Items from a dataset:

* * * * *

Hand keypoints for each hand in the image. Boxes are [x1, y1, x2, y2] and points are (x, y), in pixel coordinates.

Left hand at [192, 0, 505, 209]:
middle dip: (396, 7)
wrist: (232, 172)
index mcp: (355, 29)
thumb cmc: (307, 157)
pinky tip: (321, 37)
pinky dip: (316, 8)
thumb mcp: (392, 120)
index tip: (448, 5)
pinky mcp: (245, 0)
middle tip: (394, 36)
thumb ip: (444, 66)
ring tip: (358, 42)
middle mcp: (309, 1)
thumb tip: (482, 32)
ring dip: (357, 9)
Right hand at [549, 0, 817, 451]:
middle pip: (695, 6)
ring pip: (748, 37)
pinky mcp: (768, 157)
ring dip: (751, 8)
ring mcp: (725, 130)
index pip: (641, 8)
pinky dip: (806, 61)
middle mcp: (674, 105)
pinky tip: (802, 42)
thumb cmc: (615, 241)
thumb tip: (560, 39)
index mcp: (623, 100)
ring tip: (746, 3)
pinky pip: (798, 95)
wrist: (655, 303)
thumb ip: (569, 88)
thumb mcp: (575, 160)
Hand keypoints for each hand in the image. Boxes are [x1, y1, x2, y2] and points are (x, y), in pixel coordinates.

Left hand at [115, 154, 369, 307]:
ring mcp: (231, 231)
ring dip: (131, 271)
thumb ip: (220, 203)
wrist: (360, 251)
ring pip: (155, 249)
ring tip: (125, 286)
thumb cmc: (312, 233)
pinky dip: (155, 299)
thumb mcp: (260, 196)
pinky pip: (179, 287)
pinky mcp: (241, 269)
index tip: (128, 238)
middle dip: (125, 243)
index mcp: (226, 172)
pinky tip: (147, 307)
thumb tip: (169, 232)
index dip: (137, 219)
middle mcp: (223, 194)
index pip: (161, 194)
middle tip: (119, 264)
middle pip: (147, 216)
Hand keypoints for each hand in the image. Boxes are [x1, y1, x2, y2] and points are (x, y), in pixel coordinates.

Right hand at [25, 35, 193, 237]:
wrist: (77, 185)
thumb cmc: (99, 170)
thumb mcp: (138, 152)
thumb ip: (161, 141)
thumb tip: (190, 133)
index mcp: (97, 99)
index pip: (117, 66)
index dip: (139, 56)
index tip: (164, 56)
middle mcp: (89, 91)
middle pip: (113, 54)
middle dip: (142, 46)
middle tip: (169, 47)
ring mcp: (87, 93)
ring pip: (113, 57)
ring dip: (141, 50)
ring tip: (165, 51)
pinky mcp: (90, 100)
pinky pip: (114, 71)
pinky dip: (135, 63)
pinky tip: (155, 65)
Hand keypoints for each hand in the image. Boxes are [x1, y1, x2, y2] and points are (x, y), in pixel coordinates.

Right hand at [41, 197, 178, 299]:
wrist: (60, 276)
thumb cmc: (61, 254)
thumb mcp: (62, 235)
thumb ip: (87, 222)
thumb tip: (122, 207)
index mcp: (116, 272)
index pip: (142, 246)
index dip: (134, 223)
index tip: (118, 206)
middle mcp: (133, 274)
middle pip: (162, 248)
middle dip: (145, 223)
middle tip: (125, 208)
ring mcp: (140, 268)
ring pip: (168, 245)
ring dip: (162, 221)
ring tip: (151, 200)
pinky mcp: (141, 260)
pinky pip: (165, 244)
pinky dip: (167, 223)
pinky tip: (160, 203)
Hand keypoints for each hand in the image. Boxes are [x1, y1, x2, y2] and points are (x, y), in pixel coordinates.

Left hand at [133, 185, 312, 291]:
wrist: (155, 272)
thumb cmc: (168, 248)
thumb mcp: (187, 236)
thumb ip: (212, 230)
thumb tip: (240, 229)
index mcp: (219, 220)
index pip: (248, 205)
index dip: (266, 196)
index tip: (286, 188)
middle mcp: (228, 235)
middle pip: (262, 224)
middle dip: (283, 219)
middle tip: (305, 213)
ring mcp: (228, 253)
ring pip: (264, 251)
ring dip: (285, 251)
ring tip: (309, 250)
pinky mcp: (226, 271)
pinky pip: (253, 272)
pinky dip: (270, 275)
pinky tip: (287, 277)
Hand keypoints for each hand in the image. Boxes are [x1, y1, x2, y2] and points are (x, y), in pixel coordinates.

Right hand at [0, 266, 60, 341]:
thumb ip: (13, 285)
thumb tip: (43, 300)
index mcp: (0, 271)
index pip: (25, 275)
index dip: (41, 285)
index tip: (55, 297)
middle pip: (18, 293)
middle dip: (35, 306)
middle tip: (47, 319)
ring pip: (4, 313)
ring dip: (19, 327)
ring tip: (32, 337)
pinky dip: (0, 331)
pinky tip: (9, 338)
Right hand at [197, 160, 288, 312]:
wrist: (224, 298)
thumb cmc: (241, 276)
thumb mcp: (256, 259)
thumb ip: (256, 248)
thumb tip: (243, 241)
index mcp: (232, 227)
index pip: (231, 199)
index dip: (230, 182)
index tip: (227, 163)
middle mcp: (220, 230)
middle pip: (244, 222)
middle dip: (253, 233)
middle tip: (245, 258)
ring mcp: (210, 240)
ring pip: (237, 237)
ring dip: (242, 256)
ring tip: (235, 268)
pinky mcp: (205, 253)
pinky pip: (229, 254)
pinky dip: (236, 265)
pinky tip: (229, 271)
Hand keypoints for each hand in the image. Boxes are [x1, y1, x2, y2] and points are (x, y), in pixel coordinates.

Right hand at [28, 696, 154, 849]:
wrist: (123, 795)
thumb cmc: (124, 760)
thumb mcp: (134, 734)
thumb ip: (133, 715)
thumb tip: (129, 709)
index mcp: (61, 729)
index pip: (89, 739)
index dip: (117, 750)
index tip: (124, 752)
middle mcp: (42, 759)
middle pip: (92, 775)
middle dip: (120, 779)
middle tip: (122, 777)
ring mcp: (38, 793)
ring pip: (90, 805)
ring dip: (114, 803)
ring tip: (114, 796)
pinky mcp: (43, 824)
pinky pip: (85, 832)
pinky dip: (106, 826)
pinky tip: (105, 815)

* * * * *

Instructions to follow:
All that belongs in the answer is the lines from the start of the entries above through the line containing "index tip: (118, 206)", each given exactly.

Problem solution:
Hand keypoints for each hand in the image. Boxes are [x1, y1, x2, y2] and points are (x, y), in pixel coordinates.

Left hand at [192, 0, 505, 209]:
middle dip: (396, 7)
wrist: (232, 172)
index mcp: (355, 29)
thumb cmc: (307, 157)
pinky tip: (321, 37)
pinky dip: (316, 8)
thumb mcp: (392, 120)
index tip: (448, 5)
pinky mcp: (245, 0)
middle tip: (394, 36)
thumb ip: (444, 66)
ring tip: (358, 42)
middle mcp: (309, 1)
thumb tip: (482, 32)
ring dip: (357, 9)
Right hand at [549, 0, 817, 451]:
middle pip: (695, 6)
ring pip: (748, 37)
pinky mcp: (768, 157)
ring dip: (751, 8)
ring mcp: (725, 130)
index pip: (641, 8)
pinky dip: (806, 61)
middle mcp: (674, 105)
pinky tip: (802, 42)
thumb cmc: (615, 241)
thumb tip: (560, 39)
index mcp: (623, 100)
ring tip: (746, 3)
pinky pip: (798, 95)
wrist: (655, 303)
thumb ip: (569, 88)
thumb mcp: (575, 160)
Hand keypoints for each hand in the image. Boxes are [x1, y1, x2, y2] and points are (x, y), in pixel coordinates.

Left hand at [115, 154, 369, 307]:
ring mcp: (231, 231)
ring dip: (131, 271)
thumb ip: (220, 203)
wrist: (360, 251)
ring pip: (155, 249)
ring tip: (125, 286)
thumb cmc: (312, 233)
pinky dip: (155, 299)
thumb mcp: (260, 196)
pinky pip: (179, 287)
pinky mcp: (241, 269)
index tip: (128, 238)
middle dip: (125, 243)
index mcp: (226, 172)
pinky tip: (147, 307)
thumb tip: (169, 232)
index dip: (137, 219)
middle mcp: (223, 194)
index pip: (161, 194)
middle tip: (119, 264)
middle pip: (147, 216)
Hand keypoints for each hand in the image. Boxes are [x1, y1, x2, y2] and points are (x, y), in pixel coordinates.

Right hand at [25, 35, 193, 237]:
wrist: (77, 185)
thumb cmc: (99, 170)
thumb mcp: (138, 152)
thumb ip: (161, 141)
thumb tip: (190, 133)
index mcp: (97, 99)
index pip: (117, 66)
index dip: (139, 56)
index tip: (164, 56)
middle mcp: (89, 91)
middle pip: (113, 54)
middle dip: (142, 46)
middle tip: (169, 47)
ring mcp: (87, 93)
ring pip: (113, 57)
ring dip: (141, 50)
ring tip: (165, 51)
pinky mcp: (90, 100)
pinky pip: (114, 71)
pinky dip: (135, 63)
pinky tip: (155, 65)
Hand keypoints for each hand in the image. Boxes are [x1, y1, x2, y2] and points are (x, y), in pixel coordinates.

Right hand at [41, 197, 178, 299]:
wrist: (60, 276)
thumb cmc: (61, 254)
thumb mcp: (62, 235)
thumb ip: (87, 222)
thumb tip: (122, 207)
index mcp: (116, 272)
index pip: (142, 246)
index dip: (134, 223)
index tip: (118, 206)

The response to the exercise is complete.